* START *

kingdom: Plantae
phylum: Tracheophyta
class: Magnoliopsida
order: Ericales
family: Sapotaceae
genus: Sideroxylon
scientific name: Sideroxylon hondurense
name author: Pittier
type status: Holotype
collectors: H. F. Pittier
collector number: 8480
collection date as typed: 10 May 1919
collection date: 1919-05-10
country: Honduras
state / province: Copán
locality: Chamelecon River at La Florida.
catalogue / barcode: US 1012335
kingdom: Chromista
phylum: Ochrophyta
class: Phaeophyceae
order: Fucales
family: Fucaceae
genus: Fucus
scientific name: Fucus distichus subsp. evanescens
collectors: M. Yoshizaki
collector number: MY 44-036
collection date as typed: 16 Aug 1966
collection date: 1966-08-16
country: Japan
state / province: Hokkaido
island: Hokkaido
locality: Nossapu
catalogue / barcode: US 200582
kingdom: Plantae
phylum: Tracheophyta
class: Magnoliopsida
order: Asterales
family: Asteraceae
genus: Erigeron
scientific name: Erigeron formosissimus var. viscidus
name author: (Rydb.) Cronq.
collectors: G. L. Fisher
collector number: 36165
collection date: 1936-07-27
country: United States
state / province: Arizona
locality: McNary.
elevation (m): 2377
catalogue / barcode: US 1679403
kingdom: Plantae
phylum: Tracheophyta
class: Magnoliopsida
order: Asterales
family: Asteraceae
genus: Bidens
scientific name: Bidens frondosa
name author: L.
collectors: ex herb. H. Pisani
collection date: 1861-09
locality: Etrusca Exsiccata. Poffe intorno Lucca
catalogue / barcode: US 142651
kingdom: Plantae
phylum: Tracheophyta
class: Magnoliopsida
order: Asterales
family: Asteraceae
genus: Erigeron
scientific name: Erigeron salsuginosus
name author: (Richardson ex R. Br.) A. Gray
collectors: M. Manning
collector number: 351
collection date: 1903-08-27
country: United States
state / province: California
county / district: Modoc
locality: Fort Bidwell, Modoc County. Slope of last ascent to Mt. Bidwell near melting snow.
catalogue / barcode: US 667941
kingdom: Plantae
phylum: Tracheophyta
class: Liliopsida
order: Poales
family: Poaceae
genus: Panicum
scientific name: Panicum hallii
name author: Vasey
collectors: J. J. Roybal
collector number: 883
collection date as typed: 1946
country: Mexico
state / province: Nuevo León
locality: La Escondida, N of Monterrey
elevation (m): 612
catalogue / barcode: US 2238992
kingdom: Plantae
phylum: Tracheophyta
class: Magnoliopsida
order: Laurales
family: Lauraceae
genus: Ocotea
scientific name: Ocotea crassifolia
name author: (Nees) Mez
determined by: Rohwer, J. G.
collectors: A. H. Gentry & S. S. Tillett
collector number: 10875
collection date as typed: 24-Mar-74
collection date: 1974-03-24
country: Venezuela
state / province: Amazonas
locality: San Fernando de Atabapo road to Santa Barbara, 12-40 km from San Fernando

* END *

_WHAT YOU WILL DO_
Turn all the lines above into a Markdown table with two columns, Row and Line, numbering each line in order and leaving out any blank ones.

_TASK ANSWER_
| Row | Line |
|---|---|
| 1 | kingdom: Plantae |
| 2 | phylum: Tracheophyta |
| 3 | class: Magnoliopsida |
| 4 | order: Ericales |
| 5 | family: Sapotaceae |
| 6 | genus: Sideroxylon |
| 7 | scientific name: Sideroxylon hondurense |
| 8 | name author: Pittier |
| 9 | type status: Holotype |
| 10 | collectors: H. F. Pittier |
| 11 | collector number: 8480 |
| 12 | collection date as typed: 10 May 1919 |
| 13 | collection date: 1919-05-10 |
| 14 | country: Honduras |
| 15 | state / province: Copán |
| 16 | locality: Chamelecon River at La Florida. |
| 17 | catalogue / barcode: US 1012335 |
| 18 | kingdom: Chromista |
| 19 | phylum: Ochrophyta |
| 20 | class: Phaeophyceae |
| 21 | order: Fucales |
| 22 | family: Fucaceae |
| 23 | genus: Fucus |
| 24 | scientific name: Fucus distichus subsp. evanescens |
| 25 | collectors: M. Yoshizaki |
| 26 | collector number: MY 44-036 |
| 27 | collection date as typed: 16 Aug 1966 |
| 28 | collection date: 1966-08-16 |
| 29 | country: Japan |
| 30 | state / province: Hokkaido |
| 31 | island: Hokkaido |
| 32 | locality: Nossapu |
| 33 | catalogue / barcode: US 200582 |
| 34 | kingdom: Plantae |
| 35 | phylum: Tracheophyta |
| 36 | class: Magnoliopsida |
| 37 | order: Asterales |
| 38 | family: Asteraceae |
| 39 | genus: Erigeron |
| 40 | scientific name: Erigeron formosissimus var. viscidus |
| 41 | name author: (Rydb.) Cronq. |
| 42 | collectors: G. L. Fisher |
| 43 | collector number: 36165 |
| 44 | collection date: 1936-07-27 |
| 45 | country: United States |
| 46 | state / province: Arizona |
| 47 | locality: McNary. |
| 48 | elevation (m): 2377 |
| 49 | catalogue / barcode: US 1679403 |
| 50 | kingdom: Plantae |
| 51 | phylum: Tracheophyta |
| 52 | class: Magnoliopsida |
| 53 | order: Asterales |
| 54 | family: Asteraceae |
| 55 | genus: Bidens |
| 56 | scientific name: Bidens frondosa |
| 57 | name author: L. |
| 58 | collectors: ex herb. H. Pisani |
| 59 | collection date: 1861-09 |
| 60 | locality: Etrusca Exsiccata. Poffe intorno Lucca |
| 61 | catalogue / barcode: US 142651 |
| 62 | kingdom: Plantae |
| 63 | phylum: Tracheophyta |
| 64 | class: Magnoliopsida |
| 65 | order: Asterales |
| 66 | family: Asteraceae |
| 67 | genus: Erigeron |
| 68 | scientific name: Erigeron salsuginosus |
| 69 | name author: (Richardson ex R. Br.) A. Gray |
| 70 | collectors: M. Manning |
| 71 | collector number: 351 |
| 72 | collection date: 1903-08-27 |
| 73 | country: United States |
| 74 | state / province: California |
| 75 | county / district: Modoc |
| 76 | locality: Fort Bidwell, Modoc County. Slope of last ascent to Mt. Bidwell near melting snow. |
| 77 | catalogue / barcode: US 667941 |
| 78 | kingdom: Plantae |
| 79 | phylum: Tracheophyta |
| 80 | class: Liliopsida |
| 81 | order: Poales |
| 82 | family: Poaceae |
| 83 | genus: Panicum |
| 84 | scientific name: Panicum hallii |
| 85 | name author: Vasey |
| 86 | collectors: J. J. Roybal |
| 87 | collector number: 883 |
| 88 | collection date as typed: 1946 |
| 89 | country: Mexico |
| 90 | state / province: Nuevo León |
| 91 | locality: La Escondida, N of Monterrey |
| 92 | elevation (m): 612 |
| 93 | catalogue / barcode: US 2238992 |
| 94 | kingdom: Plantae |
| 95 | phylum: Tracheophyta |
| 96 | class: Magnoliopsida |
| 97 | order: Laurales |
| 98 | family: Lauraceae |
| 99 | genus: Ocotea |
| 100 | scientific name: Ocotea crassifolia |
| 101 | name author: (Nees) Mez |
| 102 | determined by: Rohwer, J. G. |
| 103 | collectors: A. H. Gentry & S. S. Tillett |
| 104 | collector number: 10875 |
| 105 | collection date as typed: 24-Mar-74 |
| 106 | collection date: 1974-03-24 |
| 107 | country: Venezuela |
| 108 | state / province: Amazonas |
| 109 | locality: San Fernando de Atabapo road to Santa Barbara, 12-40 km from San Fernando |